Yan Liu
Pronouns: she/her
Research Mentor(s): Eric Gilbert
Research Mentor School/College/Department: / Information
Program:
Authors:
Session: Session 5: 2:40 pm – 3:30 pm
Poster: 8
Abstract
Artificial intelligence (AI) systems have been increasingly permeating numerous aspects of our lives, with their capabilities often mirroring — and at times, arguably surpassing — human creativity. Their creativity is gained from deep learning on human language resources within a particular training time window. However, an enduring question remains: Can these AI systems indeed generate ideas that go beyond their prescribed training window? To explore this question, our research collected human-generated ideas across three key domains: books, startups, and movies that occurred both (1) within ChatGPT’s training window and (2) outside of ChatGPT’s training window. Subsequently, we generated ideas using ChatGPT. We compared the similarity of ChatGPT ideas to those ideas occurring in its training window and those ideas outside of its training window. Our findings reveal that ChatGPT cannot surpass the innovation boundaries defined by its training data.

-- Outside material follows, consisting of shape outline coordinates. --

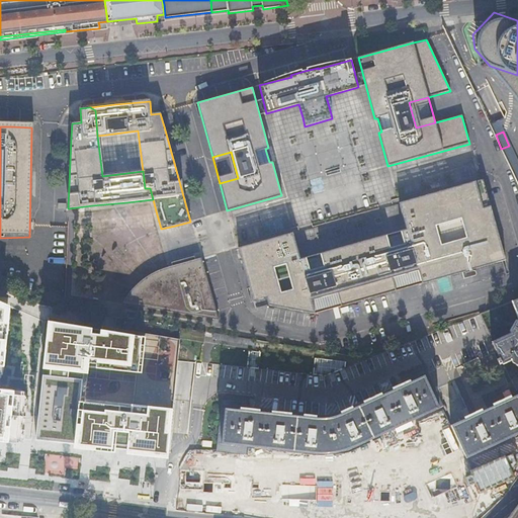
[(340,308),(395,292),(390,272),(415,265),(421,285),(463,273),(464,277),(472,275),(471,271),(505,262),(483,180),(399,204),(406,231),(400,232),(401,235),(386,239),(385,236),(319,254),(320,257),(307,260),(306,258),(299,260),(291,234),(238,248),(252,303),(255,301),(257,306),(264,304),(263,299),(266,299),(267,307),(314,315),(310,294),(335,287),(340,308)]
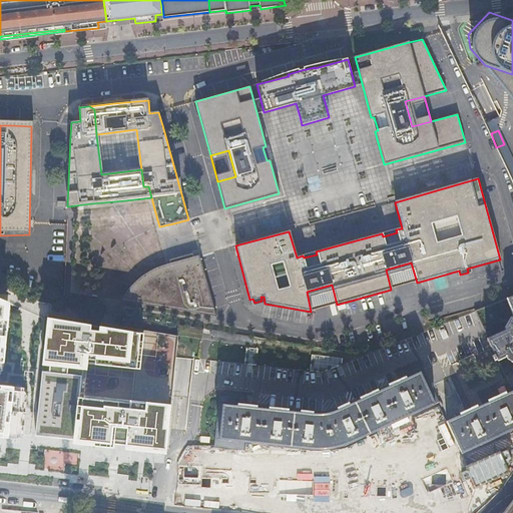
[(168,261),(170,269),(160,273),(149,278),(140,285),(132,293),(126,303),(215,318),(199,261),(194,263),(191,254),(168,261)]
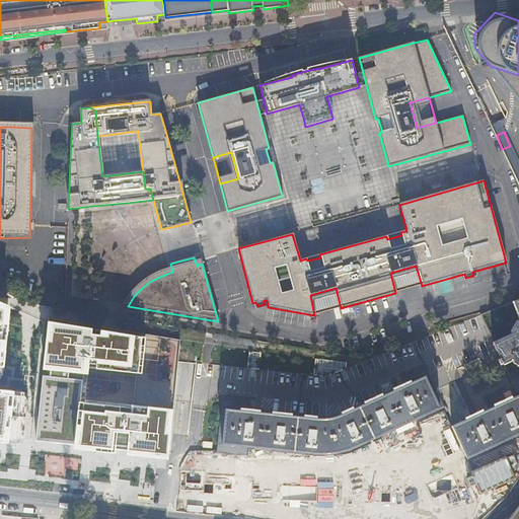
[(390,273),(395,293),(422,286),(416,266),(390,273)]
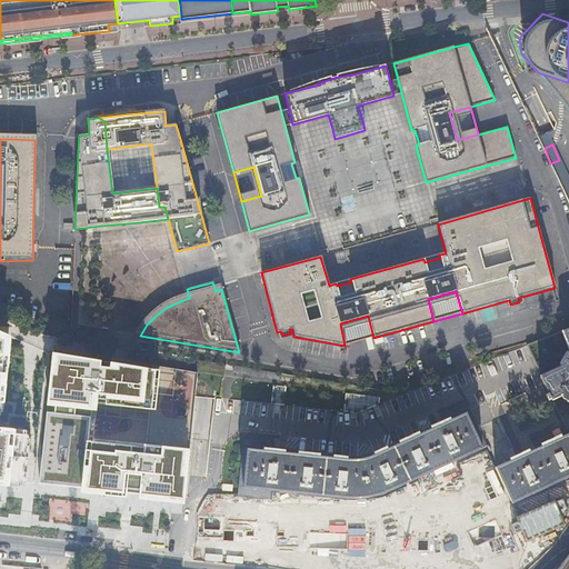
[(345,346),(373,338),(368,316),(340,323),(345,346)]
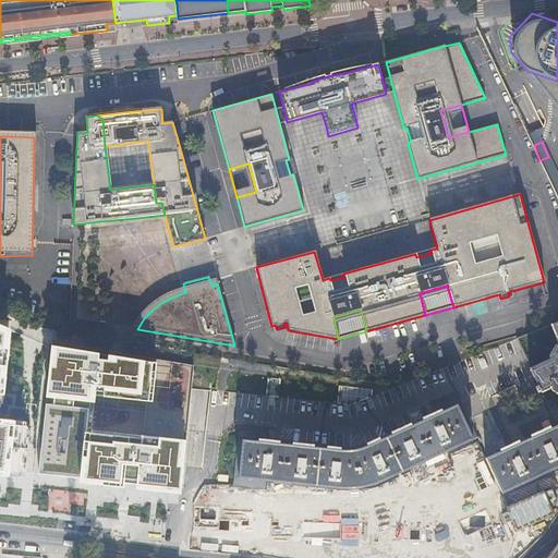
[(557,323),(552,326),(557,343),(557,346),(556,346),(554,350),(549,356),(550,359),(549,360),(531,368),(536,379),(538,386),(542,391),(542,392),(552,389),(553,391),(552,393),(556,397),(557,395),(557,323)]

Its ideas tend to mimic pre-training ideas, yet diverge fundamentally from post-training concepts it lacks exposure to. . These findings offered empirical evidence highlighting the limitations of AI’s unaided generative abilities, fundamentally underscored by its reliance on pre-existing data for idea generation. Despite AI’s impressive advancements, human creativity remains pivotal to innovation. Our findings thus affirm the continuing importance of human initiative and ingenuity in driving innovation, even in the face of AI advances.